After all, an anthro who joins the Zunis does not lose her former
> cultural perspective in the process. She would only understand what it is
> like to be a convert to Zuni culture not what it is like to be raised 
> within
> Zuni culture. See Nagel's paper "What It Is Like to Be a Bat".
>
> Krimmel (sic) said:
> Such commonalities must be part of the biological
> level. But if you remove the biologically based elements of human social
> behavior you really aren't left with much.
>
> Ron:
> you are making my point.
>
> [Krimel]
> If your point is that the "levels" are arbitrary and secondary then that 
> is
> good news.
>
> Ron:
> If, technologically advanced extra-terrestrials made contact with us.
> They would be confined to the biological level? I think MoQ leaves the
> door open for multiple definitions of patterns within a level.
> I think this is what Douglas Adams was doing by challenging our
> assumptions of intellectual beings.
> I think by virtue of Pirsigs immediate experience, we may only
> accurately define that which we experience. This is not to mean that
> other versions are not acceptable.
> If I was abducted by those hyper-intellectual mice and lived with
> them in their culture for a vast amount of time, I could give
> an accurate human appraisal of mouse society.
> I think Pirsig leaves the door open to Moq and does not
> limit it to a anthropocentric perspective. He does remind us
> that anthropomorphizim will exist and the only TRUE description
> could only come from a member, the only perspective we can ever
> get of another species society is a human interpretation.

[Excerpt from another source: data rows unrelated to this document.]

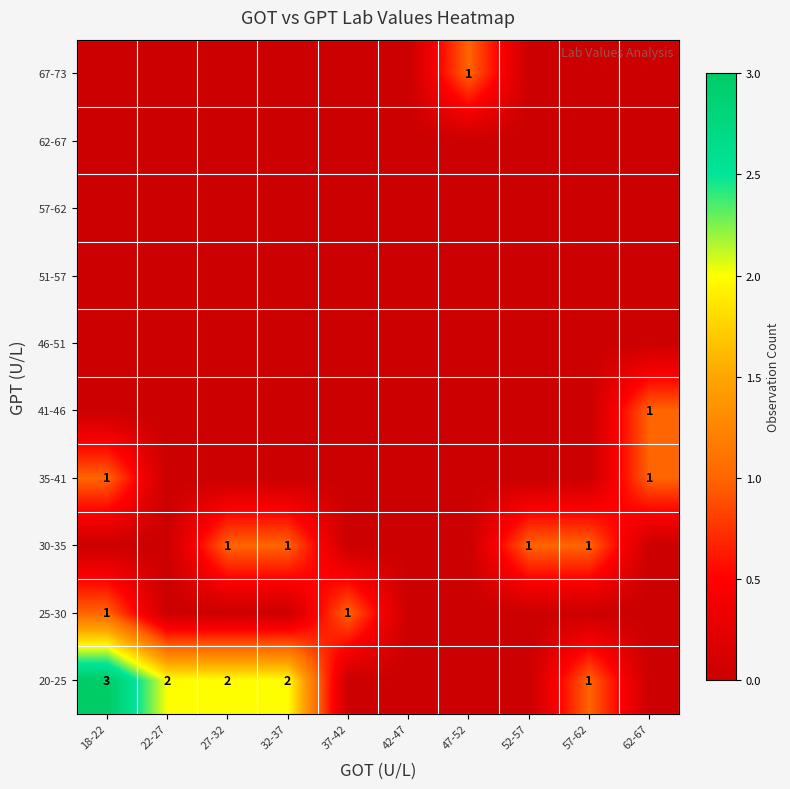

List the series in order of their peak value, highest first.

20-25, 25-30, 30-35, 35-41, 41-46, 67-73, 46-51, 51-57, 57-62, 62-67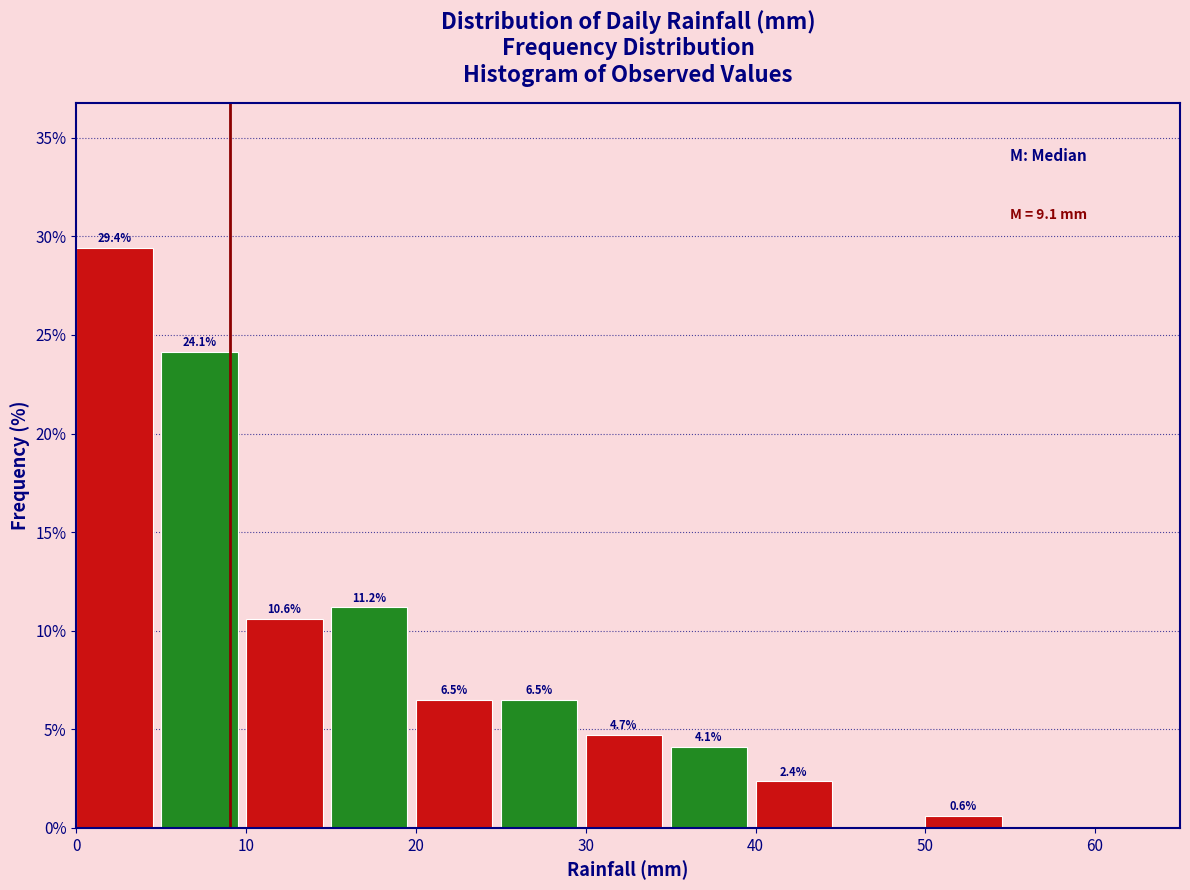

Over which range of the x-axis is the bar tallest?

0 to 5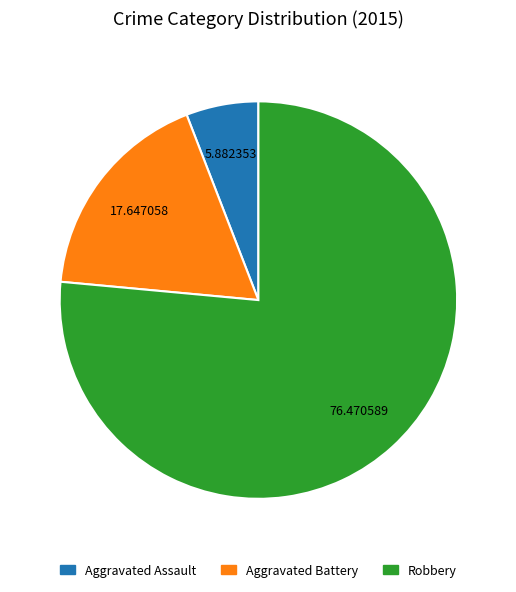

Which category has the smallest portion of the pie?

Aggravated Assault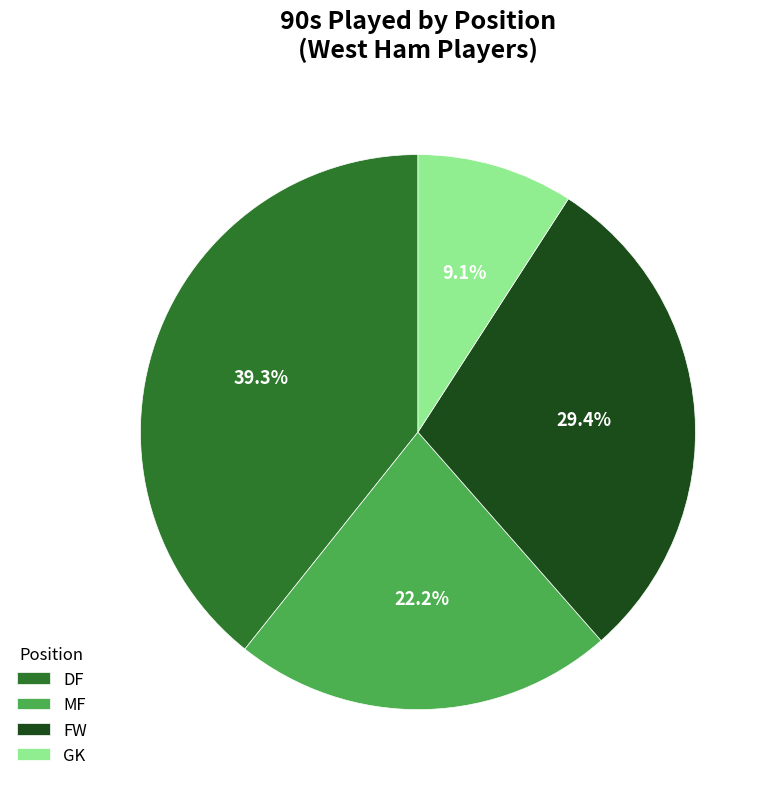

Count the number of slices in the pie.

4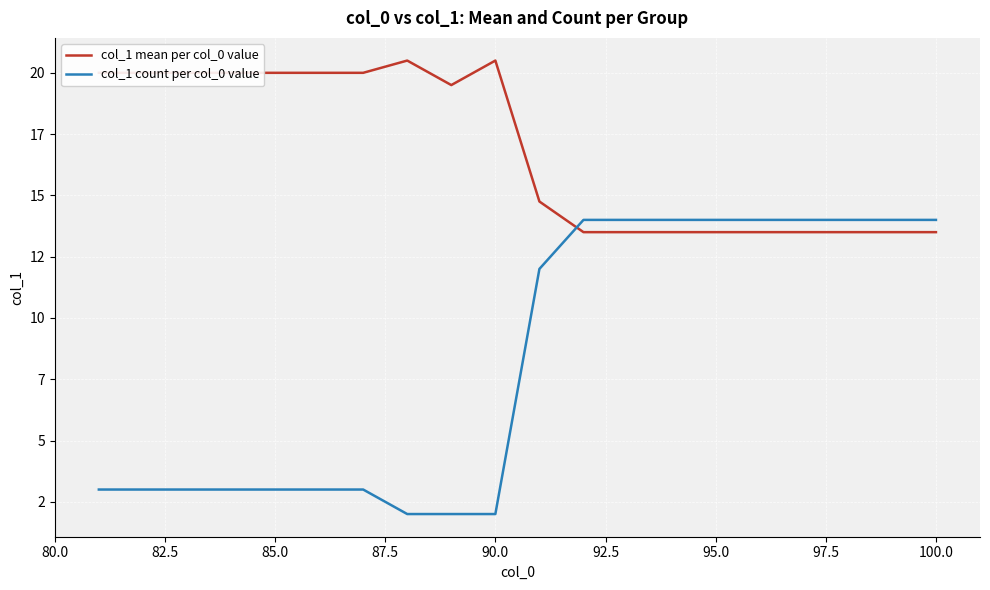

Is this an area chart (filled region under the line)?

No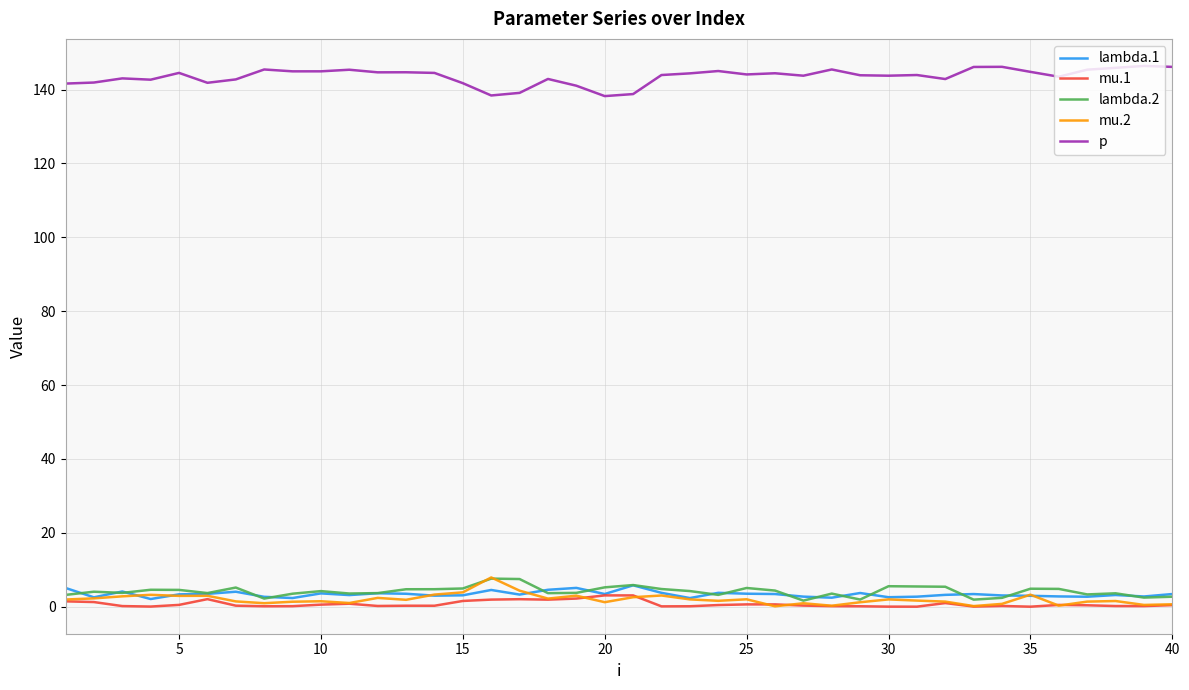

What is the maximum value for lambda.2?

7.6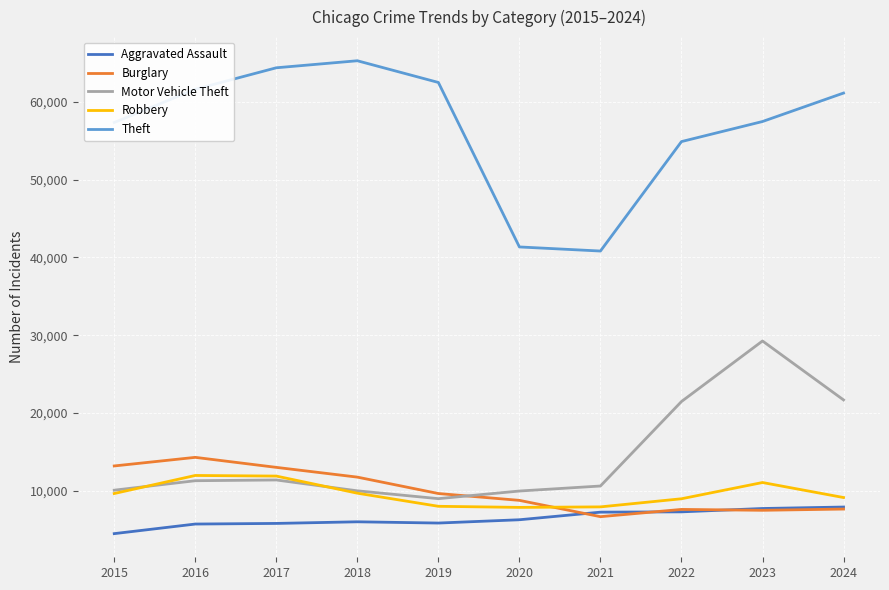

What is the sum of the Motor Vehicle Theft values at 2017 and 2022?

32847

> Likewise the only interpretation we can understand of Zuni
> society is through western social interpretation.
>
> Consequently, our interpretation of MoQ is a human western society
> interpretation of MoQ. It is a one size fits all intellectual method
> Man, Mouse, Eastern, Western ect.... that may only be accurately define
> by the culture that applies it.
>
> [Krimel]
> One of the things that sets humans apart from other species is our ability
> to take on other points of view. We intentionally alter our own illusions 
> if
> you will. This too is a developmental phenomenon. It begins at about nine
> months when infants begin to share attention with their caregivers. They
> look at what is being pointed at and they look at what another person 
> looks
> at. This ability matures as children grow in a regular pattern that 
> develops
> in similar fashion across dissimilar cultures. (Suggesting that it has a
> strong biological basis)
>
> It is this ability to see things from multiple points of view that makes 
> us
> human. Any understanding any of us has of anything will be in large 
> measure
> a personal, subjective understanding, unique to us. To the extent that our
> understanding corresponds to the "object" in question or coincides with 
> the
> understanding of others... Well that's gravy. That's what makes us "sane".